HARD EIGHT. The Samuel Goldwyn Company, 1996. Philip Baker Hall (Sydney), John C. Reilly (John Finnegan), Gwyneth Paltrow (Clementine), Samuel L. Jackson (Jimmy), Philip Seymour Hoffman. Screenwriter-director: Paul Thomas Anderson. Currently streaming on Amazon Prime Video.

   I watched this one late last year, and if I actually rated movies and kept lists of such rankings, this one would have come out close to the top. (Please note that if I were to put together such non-existent lists, they would be for the year that I watched them, not the year they were released.)

   It was directed by Paul Thomas Anderson in his feature film debut, and cinematically speaking it’s a dazzler. Or it is if you like movies set in casinos (in Reno), with lots and lots of neon lights, cheap diners and even cheaper hotels and drab apartment buildings. Anderson also wrote the screenplay, and it’s a dazzler, too, wordwise. Not in a David Mamet sense, but in the sense that the words the characters in this movie are exactly the words the characters would say, if they were in the real world.

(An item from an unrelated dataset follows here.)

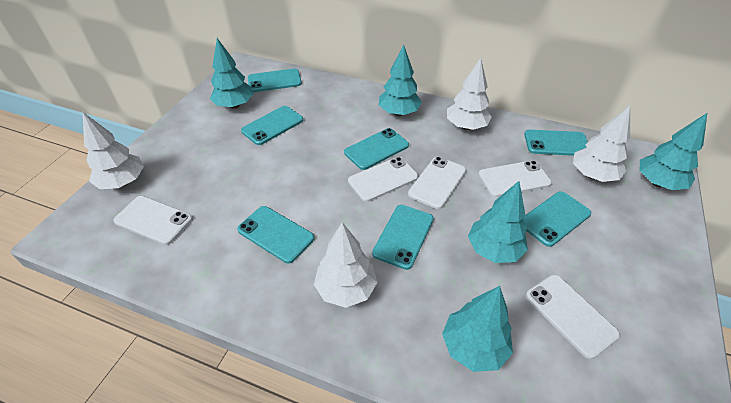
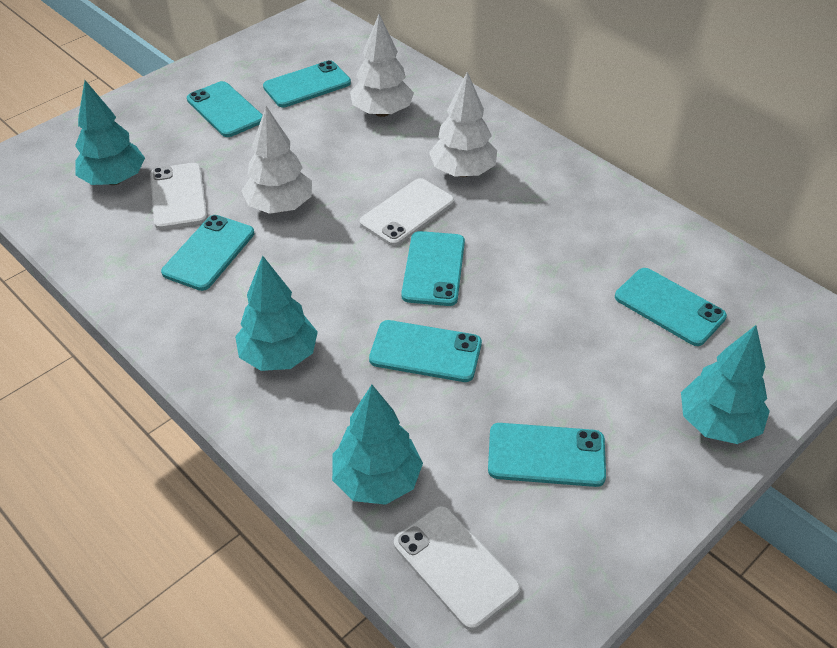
turquoise tree: 5 -> 4
white phone: 5 -> 3
white tree: 4 -> 3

   Plotwise? That’s something of another matter. It is thin, I admit, and it seems thinner than it really is since it is so slow to develop. An elderly man named Sidney whose face looks like it’s seen all of the woes of the world (Philip Baker Hall) takes a young man named John (John C. Reilly) whom he finds slumped outside the door of a diner, the money he needs to bury his mother all gambled away, under his wing.

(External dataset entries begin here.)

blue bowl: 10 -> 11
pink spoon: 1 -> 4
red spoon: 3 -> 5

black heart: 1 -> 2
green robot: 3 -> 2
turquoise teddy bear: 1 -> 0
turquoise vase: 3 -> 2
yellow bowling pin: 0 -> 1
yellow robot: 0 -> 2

   The young man, not the most sophisticated young man in any part of the world, but especially not in Reno, becomes the older man’s protégé, the latter obviously knowing his way around a gambling hall very well. Why he does so we do not know, but we are forced by the script (I do not know how) to assume (hope) it is for a good reason. And do we keep watching, although nothing really is happening? Indeed we do.

   There are two more players: Clementine (Gwyneth Paltrow) as a casino waitress who moonlights as a hooker and if anything is less sophisticated than John. What we do know is that he is attracted to her. Then there is Jimmy (Samuel L. Jackson), whose brashness Sidney dislikes immediately but whom John considers his new best friend. At this point we still do not know what is really happening, but this is also the point at which the plot finally does kick in.

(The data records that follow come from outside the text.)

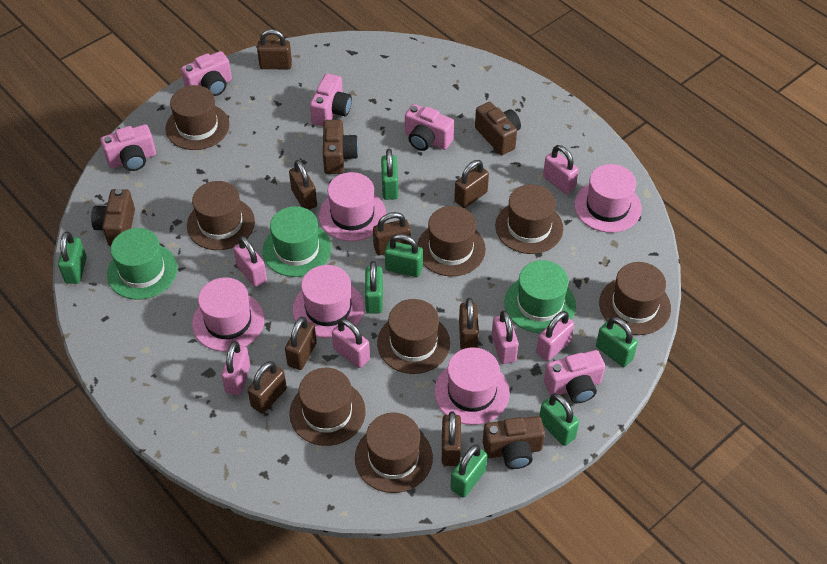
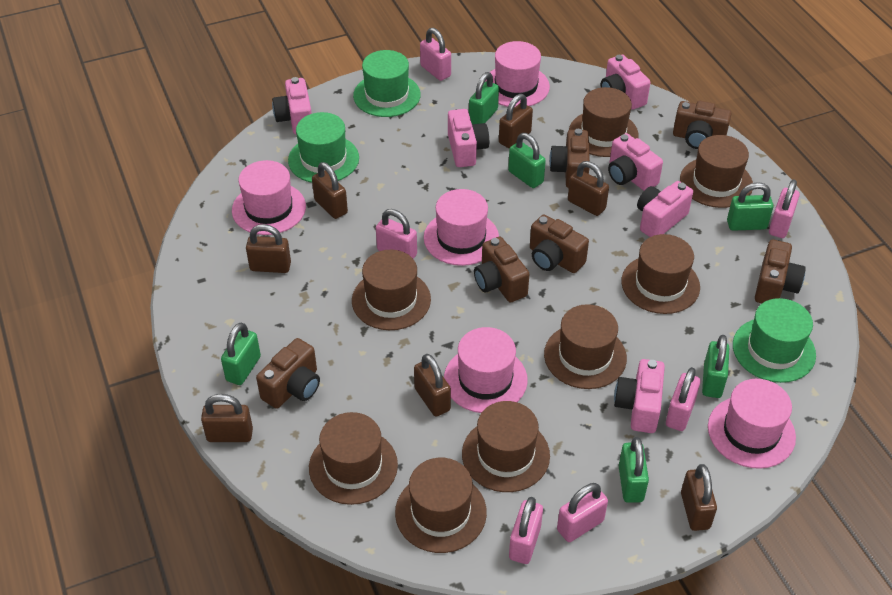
brown camera: 4 -> 6
brown padlock: 8 -> 7
green padlock: 7 -> 6
pink camera: 5 -> 6

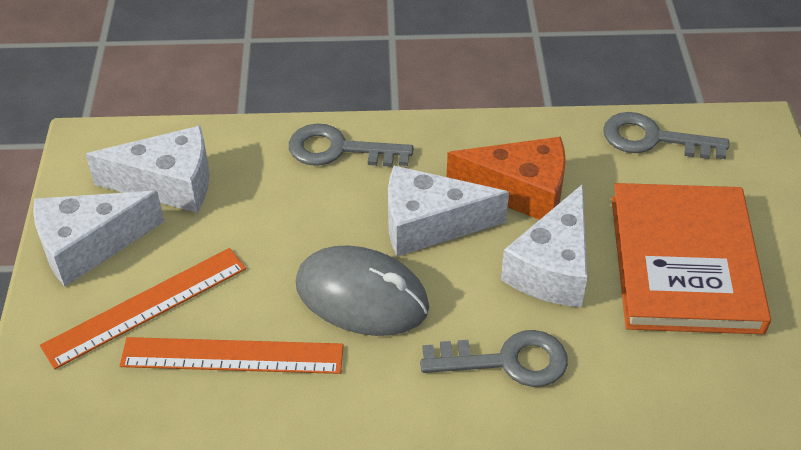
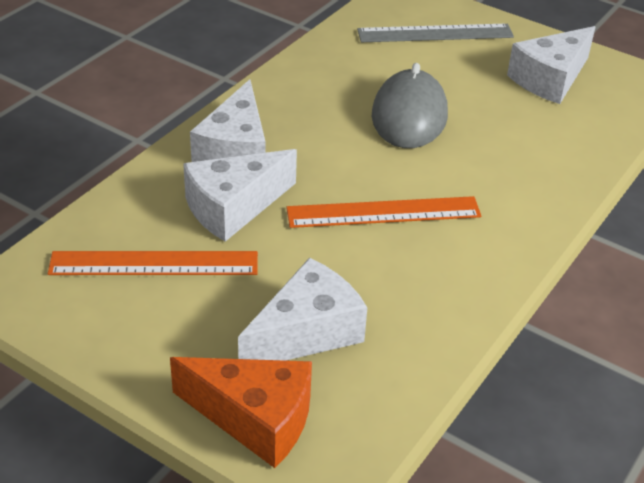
grey key: 3 -> 0
grey ruler: 0 -> 1
orange book: 1 -> 0

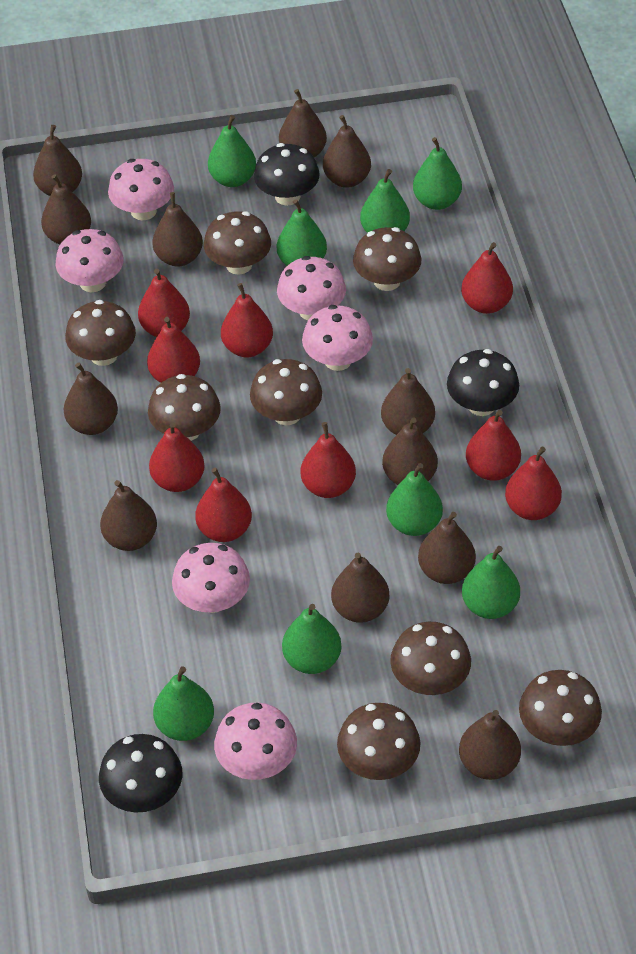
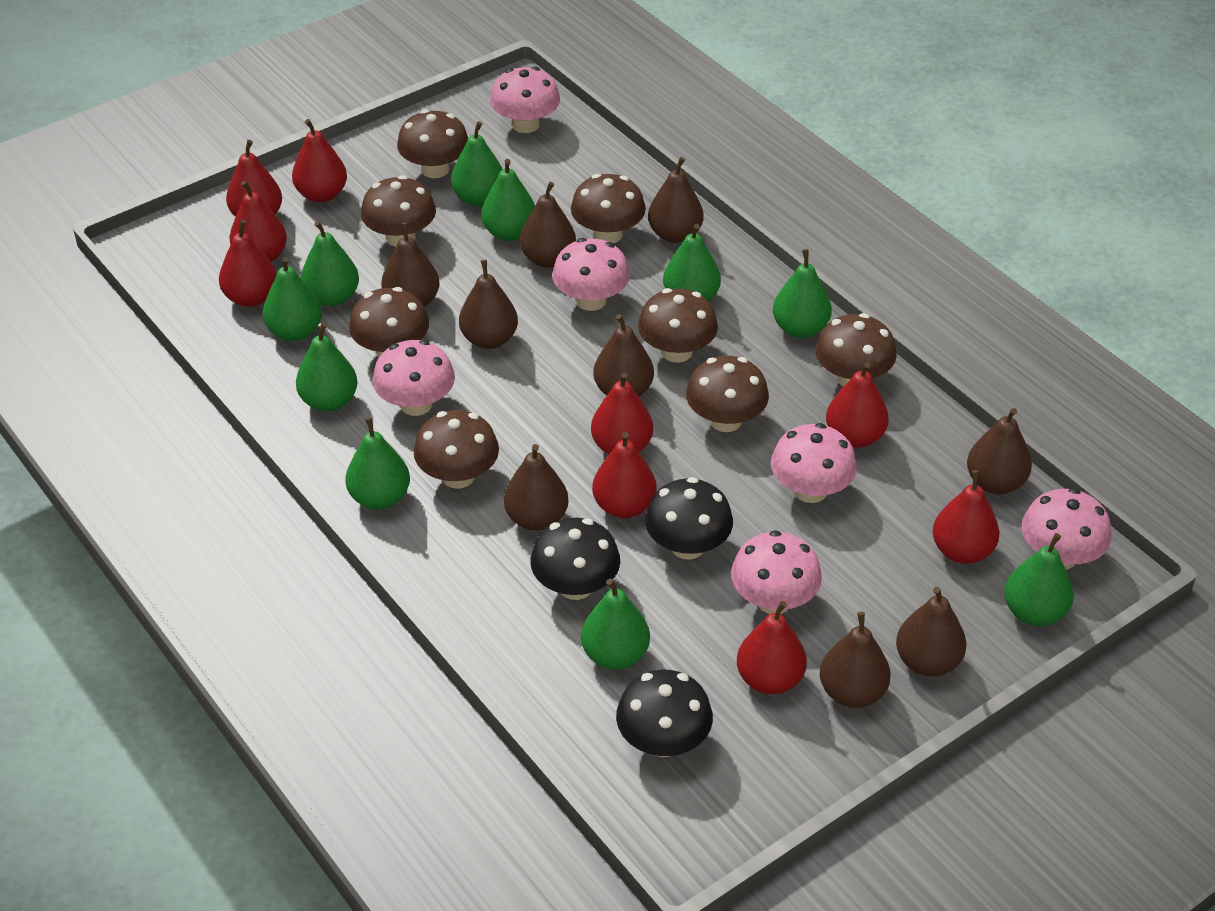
brown pear: 12 -> 9
green pear: 8 -> 10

   And it is also the point at which I ironically will stop talking about the plot of this movie. Suffice it to say that from this point on, some of players will do some stupid things, and we are not surprised because these are some of the stupid things people like this would do.

   We also learn a good many things that we did not know before, and although we did not know them before, everything all of sudden falls into place exactly as they would have all along, if we had known what they were.

   I’d call this neo-noir, even though it ends on what I consider a good note, but shakily so, as people such as those in this movie are not exempt from the realization on the part of the viewer that it is not guaranteed that people such as these will only do one stupid thing in each of their lives.